> SELECTED PASSAGE:

788 F.2d 94 | 2d Cir. | 1986
Eugene McMahon and Julia A. McMahon (“appellants”), individually and as trustees for various pension and profit-sharing plans, appeal from that part of an order entered September 25,1985 in the Southern District of New York, Lloyd F. MacMahon, District Judge, 618 F.Supp. 384, which required appellants to arbitrate their claims against Shearson/American Express, Inc. and its registered representative, Mary Ann McNulty, (“Shearson”) for alleged violations of the Securities Exchange Act of 1934 (“1934 Act”) and state law claims of fraud and breach of fiduciary duties. Shearson appeals from that part of the order holding not arbitrable appellants’ claim under the Racketeer Influenced Corrupt Organizations Act, 18 U.S.C. § 1962(c) (1982) (“RICO”). The district court stayed litigation of the RICO claim pending arbitration of the securities law and state law claims.

> PROMPT 1: In the opinion excerpt, what did the district court do with the RICO claim while arbitration went forward?
> PROMPT 2: Update the opinion excerpt from "788 F.2d 94" down to "state law claims.", putting "Eastern District of New York" in place of "Southern District of New York".
> PROMPT 3: Condense the paragraph of the opinion excerpt that begins "Eugene McMahon and Julia A. McMahon" into a short bulleted list that keeps its main facts.

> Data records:
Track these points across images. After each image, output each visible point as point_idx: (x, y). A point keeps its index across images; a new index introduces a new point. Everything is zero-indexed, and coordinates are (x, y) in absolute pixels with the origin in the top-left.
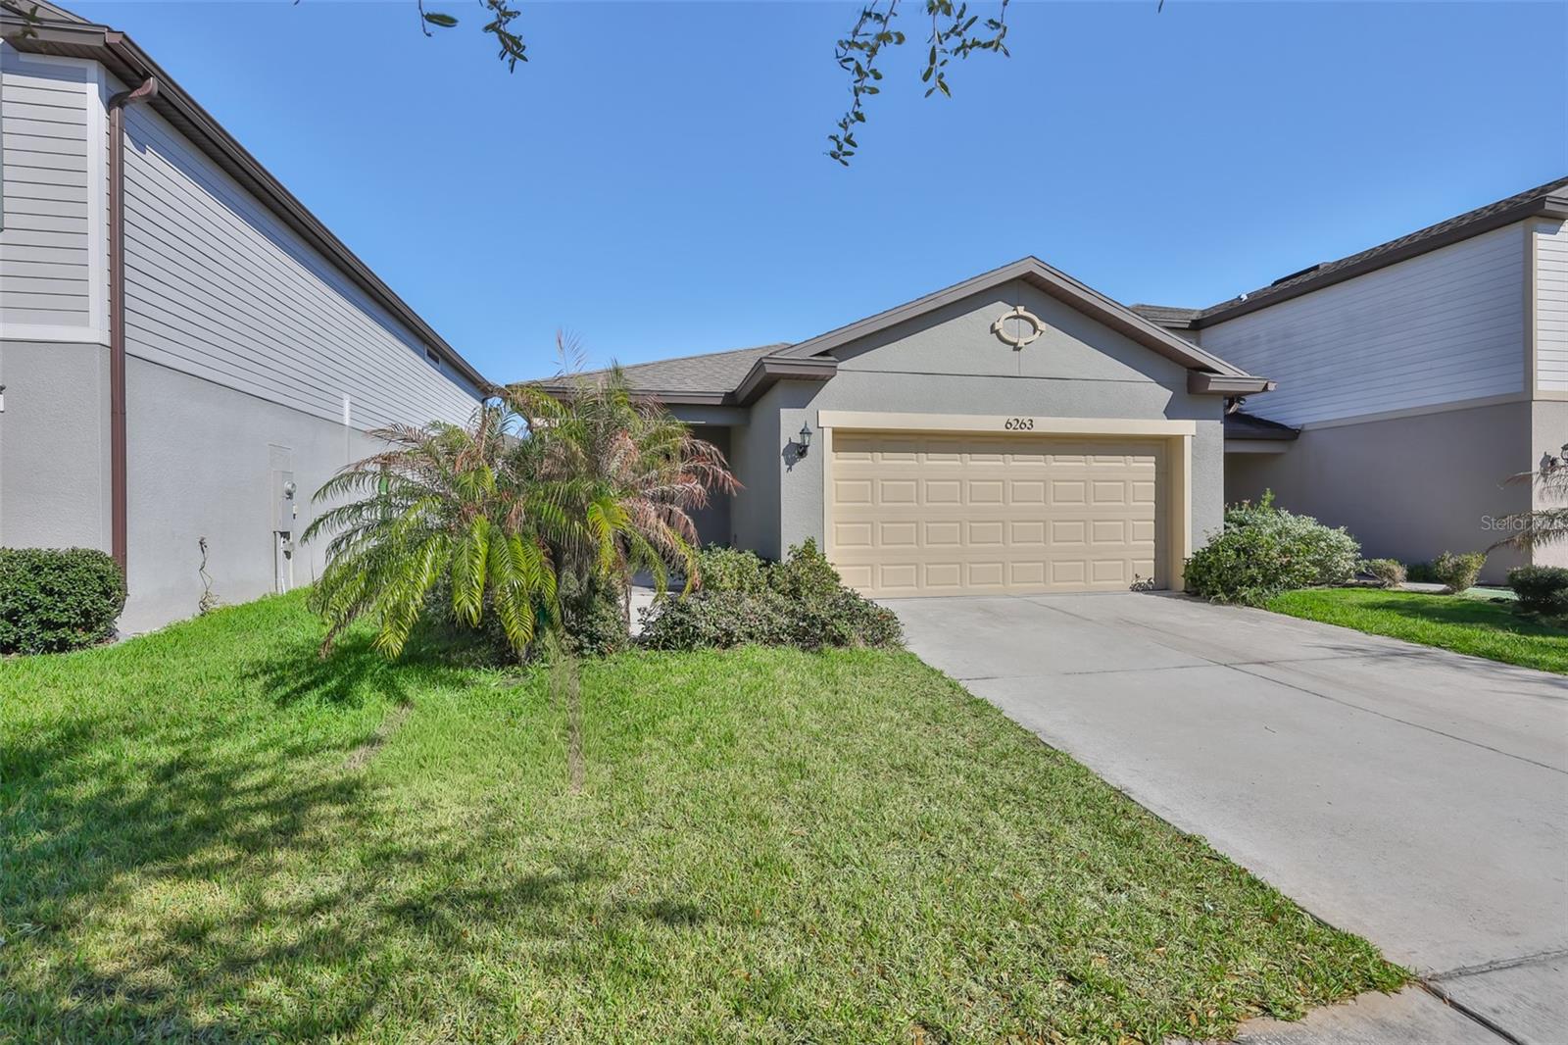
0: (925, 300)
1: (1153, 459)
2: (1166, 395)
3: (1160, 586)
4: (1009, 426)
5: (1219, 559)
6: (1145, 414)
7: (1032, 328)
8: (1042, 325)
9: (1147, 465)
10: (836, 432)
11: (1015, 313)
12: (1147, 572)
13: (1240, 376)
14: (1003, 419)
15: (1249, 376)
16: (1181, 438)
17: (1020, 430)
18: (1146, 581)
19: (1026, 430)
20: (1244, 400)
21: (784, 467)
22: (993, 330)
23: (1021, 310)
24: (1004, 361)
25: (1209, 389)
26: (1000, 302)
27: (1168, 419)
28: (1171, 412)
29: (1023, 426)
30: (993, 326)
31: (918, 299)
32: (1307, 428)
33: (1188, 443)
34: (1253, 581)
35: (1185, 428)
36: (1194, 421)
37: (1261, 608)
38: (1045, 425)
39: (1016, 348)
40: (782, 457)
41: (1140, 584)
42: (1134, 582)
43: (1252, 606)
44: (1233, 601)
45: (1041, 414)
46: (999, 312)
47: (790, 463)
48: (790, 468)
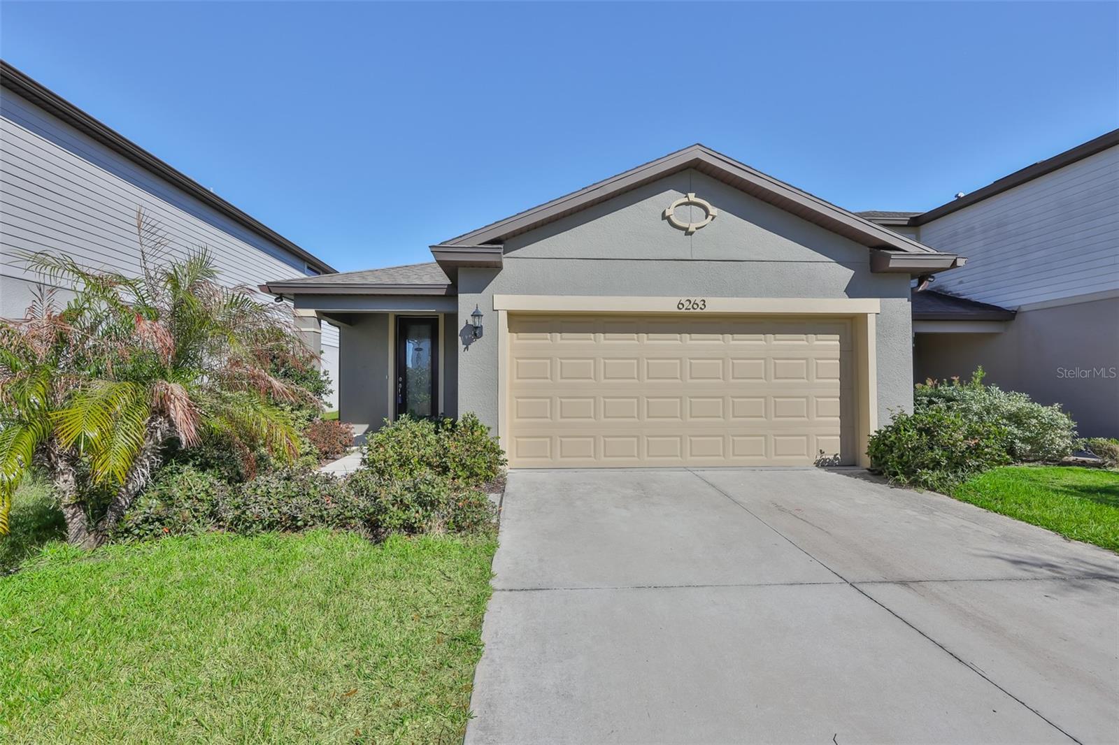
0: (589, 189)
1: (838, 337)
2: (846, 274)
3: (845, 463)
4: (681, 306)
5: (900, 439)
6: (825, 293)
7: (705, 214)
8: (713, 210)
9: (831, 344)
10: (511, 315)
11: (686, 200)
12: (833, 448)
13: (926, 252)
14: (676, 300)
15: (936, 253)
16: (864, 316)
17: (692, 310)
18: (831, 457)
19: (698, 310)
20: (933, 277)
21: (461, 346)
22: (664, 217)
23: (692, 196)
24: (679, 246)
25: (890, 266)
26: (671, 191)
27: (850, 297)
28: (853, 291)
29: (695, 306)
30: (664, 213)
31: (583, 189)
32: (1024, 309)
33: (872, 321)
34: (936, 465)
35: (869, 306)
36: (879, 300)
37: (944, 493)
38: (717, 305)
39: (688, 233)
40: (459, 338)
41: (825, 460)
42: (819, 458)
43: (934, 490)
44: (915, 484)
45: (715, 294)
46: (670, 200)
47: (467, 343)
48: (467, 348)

--

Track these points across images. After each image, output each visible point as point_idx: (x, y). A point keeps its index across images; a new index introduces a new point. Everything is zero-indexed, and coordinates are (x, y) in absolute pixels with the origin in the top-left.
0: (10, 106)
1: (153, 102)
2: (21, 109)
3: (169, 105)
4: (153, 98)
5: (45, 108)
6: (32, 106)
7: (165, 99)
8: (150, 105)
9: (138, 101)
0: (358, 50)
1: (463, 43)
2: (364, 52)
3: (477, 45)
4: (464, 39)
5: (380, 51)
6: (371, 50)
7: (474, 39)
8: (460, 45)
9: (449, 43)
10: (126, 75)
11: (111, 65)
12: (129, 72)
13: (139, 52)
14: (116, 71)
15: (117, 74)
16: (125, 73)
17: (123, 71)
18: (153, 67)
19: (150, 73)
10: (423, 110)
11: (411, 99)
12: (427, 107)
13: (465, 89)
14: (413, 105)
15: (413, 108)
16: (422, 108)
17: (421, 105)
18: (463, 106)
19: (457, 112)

---

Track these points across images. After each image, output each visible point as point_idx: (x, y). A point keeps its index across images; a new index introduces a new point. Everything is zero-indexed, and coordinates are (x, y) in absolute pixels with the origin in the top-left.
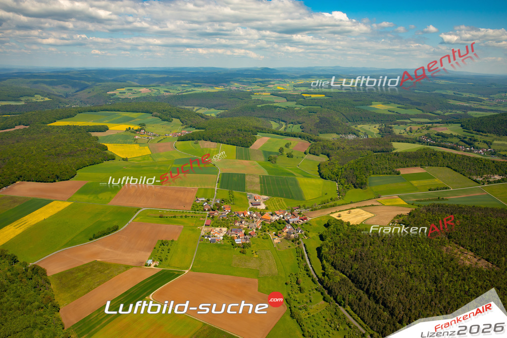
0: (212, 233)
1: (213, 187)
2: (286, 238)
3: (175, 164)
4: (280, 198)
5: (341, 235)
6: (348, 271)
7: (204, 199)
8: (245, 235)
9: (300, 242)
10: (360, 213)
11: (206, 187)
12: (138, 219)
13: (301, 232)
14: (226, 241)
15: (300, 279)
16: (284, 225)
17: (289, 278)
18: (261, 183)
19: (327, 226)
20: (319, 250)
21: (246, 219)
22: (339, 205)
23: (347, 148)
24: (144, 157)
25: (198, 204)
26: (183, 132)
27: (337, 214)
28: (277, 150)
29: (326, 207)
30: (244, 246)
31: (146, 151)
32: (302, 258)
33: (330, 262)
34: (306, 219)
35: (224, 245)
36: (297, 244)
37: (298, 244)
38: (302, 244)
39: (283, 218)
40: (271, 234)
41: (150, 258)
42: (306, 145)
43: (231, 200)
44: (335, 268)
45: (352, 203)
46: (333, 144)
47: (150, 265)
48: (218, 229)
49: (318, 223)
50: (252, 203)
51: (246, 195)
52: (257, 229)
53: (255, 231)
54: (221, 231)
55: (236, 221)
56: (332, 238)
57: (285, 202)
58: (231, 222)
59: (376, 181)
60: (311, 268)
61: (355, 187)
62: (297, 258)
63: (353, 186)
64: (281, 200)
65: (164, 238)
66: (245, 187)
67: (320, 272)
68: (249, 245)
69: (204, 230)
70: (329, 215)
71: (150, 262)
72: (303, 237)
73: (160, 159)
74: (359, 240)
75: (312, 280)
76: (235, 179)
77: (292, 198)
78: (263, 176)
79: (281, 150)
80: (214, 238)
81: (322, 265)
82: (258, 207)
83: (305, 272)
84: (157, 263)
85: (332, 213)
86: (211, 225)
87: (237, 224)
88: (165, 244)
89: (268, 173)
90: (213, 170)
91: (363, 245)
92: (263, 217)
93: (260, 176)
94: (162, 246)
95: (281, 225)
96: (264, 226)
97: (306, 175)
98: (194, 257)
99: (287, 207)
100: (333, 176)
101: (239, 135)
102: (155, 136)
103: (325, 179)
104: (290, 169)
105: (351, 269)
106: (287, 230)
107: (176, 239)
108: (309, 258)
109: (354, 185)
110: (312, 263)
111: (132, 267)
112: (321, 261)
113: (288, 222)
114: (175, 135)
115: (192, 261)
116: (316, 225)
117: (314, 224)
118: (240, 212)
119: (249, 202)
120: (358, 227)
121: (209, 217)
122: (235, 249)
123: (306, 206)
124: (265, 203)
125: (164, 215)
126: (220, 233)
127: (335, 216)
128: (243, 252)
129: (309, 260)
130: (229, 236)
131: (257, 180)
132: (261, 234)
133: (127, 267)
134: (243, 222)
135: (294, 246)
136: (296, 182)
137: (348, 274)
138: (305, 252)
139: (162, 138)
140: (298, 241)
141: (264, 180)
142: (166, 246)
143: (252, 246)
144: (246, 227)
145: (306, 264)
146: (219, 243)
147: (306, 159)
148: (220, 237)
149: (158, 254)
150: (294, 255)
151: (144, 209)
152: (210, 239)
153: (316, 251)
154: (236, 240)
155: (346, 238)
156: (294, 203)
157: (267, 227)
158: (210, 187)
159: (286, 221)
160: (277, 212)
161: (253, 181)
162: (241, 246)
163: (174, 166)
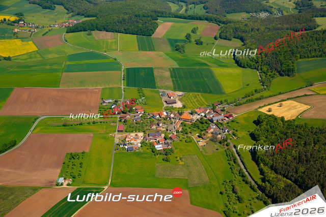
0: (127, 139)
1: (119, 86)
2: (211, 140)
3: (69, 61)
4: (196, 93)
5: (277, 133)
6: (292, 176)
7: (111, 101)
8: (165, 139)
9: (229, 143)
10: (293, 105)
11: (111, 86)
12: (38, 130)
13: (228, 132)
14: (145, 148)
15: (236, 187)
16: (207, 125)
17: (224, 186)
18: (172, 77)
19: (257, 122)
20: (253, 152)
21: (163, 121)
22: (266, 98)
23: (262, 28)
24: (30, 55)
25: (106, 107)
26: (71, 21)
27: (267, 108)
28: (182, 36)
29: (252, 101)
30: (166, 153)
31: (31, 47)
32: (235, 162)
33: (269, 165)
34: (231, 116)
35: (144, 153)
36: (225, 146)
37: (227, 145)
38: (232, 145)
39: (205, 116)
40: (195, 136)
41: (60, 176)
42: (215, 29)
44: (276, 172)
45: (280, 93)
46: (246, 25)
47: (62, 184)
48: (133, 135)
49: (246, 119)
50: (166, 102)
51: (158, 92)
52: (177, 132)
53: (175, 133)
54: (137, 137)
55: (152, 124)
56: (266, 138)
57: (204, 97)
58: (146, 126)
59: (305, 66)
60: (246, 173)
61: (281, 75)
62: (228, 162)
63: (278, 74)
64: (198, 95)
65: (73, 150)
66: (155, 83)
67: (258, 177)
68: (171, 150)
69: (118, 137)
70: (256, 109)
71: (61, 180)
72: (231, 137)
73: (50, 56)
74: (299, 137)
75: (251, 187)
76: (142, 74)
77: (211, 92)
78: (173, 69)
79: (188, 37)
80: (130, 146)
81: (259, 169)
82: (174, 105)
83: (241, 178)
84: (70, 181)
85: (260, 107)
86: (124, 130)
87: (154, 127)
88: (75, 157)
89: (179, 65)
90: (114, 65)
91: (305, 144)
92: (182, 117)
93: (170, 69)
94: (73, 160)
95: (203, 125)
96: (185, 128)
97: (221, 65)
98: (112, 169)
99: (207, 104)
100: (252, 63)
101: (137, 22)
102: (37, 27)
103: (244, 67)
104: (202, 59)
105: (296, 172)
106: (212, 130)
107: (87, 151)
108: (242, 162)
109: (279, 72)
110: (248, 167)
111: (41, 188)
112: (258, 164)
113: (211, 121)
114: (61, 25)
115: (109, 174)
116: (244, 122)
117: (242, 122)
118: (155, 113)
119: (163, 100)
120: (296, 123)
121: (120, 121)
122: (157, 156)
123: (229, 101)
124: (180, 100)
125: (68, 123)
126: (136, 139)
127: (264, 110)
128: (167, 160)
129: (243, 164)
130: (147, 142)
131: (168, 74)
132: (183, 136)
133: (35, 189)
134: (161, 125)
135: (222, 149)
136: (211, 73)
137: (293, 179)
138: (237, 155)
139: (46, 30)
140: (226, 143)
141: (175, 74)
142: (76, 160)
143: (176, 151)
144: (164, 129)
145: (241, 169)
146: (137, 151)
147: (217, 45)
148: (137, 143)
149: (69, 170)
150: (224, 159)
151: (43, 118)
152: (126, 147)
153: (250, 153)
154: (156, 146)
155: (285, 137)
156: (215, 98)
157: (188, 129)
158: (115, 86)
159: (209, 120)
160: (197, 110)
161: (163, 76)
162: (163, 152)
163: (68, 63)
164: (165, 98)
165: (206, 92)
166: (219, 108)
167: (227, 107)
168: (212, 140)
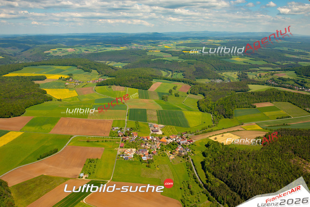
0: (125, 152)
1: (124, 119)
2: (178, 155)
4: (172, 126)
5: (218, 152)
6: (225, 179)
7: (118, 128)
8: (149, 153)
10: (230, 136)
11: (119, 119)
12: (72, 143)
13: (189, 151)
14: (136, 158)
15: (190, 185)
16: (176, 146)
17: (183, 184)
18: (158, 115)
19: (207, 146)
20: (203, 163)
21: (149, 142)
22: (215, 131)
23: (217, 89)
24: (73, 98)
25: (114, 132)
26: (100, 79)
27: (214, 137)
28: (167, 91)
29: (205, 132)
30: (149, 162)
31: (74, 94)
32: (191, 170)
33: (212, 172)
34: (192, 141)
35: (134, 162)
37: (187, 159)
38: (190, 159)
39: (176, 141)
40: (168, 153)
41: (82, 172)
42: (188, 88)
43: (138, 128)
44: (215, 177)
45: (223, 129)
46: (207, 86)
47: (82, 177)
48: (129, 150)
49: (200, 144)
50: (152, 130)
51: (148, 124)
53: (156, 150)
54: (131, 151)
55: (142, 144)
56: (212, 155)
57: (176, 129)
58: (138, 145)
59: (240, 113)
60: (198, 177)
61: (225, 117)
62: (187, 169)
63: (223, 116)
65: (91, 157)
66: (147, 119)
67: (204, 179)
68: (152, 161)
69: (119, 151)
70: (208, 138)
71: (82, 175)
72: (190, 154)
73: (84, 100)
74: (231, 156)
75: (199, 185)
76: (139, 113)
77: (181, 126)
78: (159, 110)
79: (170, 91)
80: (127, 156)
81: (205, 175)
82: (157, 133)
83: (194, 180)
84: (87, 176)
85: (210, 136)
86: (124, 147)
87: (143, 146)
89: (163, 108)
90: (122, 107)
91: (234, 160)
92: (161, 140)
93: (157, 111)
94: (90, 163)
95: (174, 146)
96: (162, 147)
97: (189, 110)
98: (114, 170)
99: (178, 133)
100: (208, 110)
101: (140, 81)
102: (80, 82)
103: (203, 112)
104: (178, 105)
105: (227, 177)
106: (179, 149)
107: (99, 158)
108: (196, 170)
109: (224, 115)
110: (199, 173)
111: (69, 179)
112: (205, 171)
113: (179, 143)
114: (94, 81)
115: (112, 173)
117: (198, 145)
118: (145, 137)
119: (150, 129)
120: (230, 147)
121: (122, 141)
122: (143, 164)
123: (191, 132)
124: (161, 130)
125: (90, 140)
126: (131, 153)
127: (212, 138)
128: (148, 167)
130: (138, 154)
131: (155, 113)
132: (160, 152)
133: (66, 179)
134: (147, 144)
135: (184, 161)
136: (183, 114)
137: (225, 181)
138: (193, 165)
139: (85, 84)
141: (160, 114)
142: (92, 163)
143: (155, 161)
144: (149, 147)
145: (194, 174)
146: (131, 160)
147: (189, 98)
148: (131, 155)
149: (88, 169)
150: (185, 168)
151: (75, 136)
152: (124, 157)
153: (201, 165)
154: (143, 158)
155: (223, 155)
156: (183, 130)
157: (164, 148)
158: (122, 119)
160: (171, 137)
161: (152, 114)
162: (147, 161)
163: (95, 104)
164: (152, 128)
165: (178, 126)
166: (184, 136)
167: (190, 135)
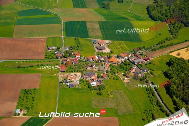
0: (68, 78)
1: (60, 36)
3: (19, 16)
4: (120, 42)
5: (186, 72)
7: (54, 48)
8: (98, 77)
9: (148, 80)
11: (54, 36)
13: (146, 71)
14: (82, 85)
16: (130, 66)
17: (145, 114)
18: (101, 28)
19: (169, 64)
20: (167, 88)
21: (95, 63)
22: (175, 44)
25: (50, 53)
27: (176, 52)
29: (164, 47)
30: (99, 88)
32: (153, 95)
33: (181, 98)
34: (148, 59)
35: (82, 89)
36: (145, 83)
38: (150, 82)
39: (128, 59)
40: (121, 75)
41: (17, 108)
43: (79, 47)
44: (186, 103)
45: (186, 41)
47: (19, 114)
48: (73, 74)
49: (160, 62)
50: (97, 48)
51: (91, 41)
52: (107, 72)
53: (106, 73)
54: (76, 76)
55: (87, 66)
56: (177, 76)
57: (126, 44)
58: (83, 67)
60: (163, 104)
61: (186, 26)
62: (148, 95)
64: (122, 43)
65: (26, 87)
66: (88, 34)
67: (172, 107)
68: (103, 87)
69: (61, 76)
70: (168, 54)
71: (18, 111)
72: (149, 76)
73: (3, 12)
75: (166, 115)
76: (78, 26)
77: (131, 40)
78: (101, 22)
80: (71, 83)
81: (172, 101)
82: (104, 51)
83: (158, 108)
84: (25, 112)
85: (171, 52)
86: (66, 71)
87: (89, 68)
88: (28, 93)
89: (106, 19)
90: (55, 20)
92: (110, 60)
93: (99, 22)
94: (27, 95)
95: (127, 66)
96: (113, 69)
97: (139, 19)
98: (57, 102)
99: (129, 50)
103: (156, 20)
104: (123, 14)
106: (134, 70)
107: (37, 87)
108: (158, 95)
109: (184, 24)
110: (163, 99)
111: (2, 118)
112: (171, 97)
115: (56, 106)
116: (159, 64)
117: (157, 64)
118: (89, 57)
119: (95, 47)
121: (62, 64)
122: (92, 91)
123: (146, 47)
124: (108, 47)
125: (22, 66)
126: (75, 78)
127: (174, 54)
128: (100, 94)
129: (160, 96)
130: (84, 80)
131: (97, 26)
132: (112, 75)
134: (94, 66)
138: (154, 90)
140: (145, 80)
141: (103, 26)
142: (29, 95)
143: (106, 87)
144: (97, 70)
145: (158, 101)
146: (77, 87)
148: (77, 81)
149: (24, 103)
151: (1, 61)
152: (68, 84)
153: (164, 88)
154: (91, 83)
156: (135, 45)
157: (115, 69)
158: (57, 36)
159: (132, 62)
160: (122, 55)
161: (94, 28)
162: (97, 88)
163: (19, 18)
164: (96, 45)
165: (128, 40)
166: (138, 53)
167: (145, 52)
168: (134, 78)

> EXERCISE RESULT 1: It stayed litigation of the RICO claim pending arbitration of the securities law and state law claims.

> EXERCISE RESULT 2:
788 F.2d 94 | 2d Cir. | 1986
Eugene McMahon and Julia A. McMahon (“appellants”), individually and as trustees for various pension and profit-sharing plans, appeal from that part of an order entered September 25,1985 in the Eastern District of New York, Lloyd F. MacMahon, District Judge, 618 F.Supp. 384, which required appellants to arbitrate their claims against Shearson/American Express, Inc. and its registered representative, Mary Ann McNulty, (“Shearson”) for alleged violations of the Securities Exchange Act of 1934 (“1934 Act”) and state law claims of fraud and breach of fiduciary duties. Shearson appeals from that part of the order holding not arbitrable appellants’ claim under the Racketeer Influenced Corrupt Organizations Act, 18 U.S.C. § 1962(c) (1982) (“RICO”). The district court stayed litigation of the RICO claim pending arbitration of the securities law and state law claims.

> EXERCISE RESULT 3:
- Eugene and Julia A. McMahon, individually and as trustees for pension and profit-sharing plans, appeal part of a September 25, 1985 order from the Southern District of New York (Judge Lloyd F. MacMahon).
- That part required them to arbitrate their claims against Shearson/American Express, Inc. and its representative Mary Ann McNulty under the Securities Exchange Act of 1934 and state law claims of fraud and breach of fiduciary duties.
- Shearson appeals the part holding the appellants' RICO claim not arbitrable.
- The district court stayed litigation of the RICO claim pending arbitration of the securities law and state law claims.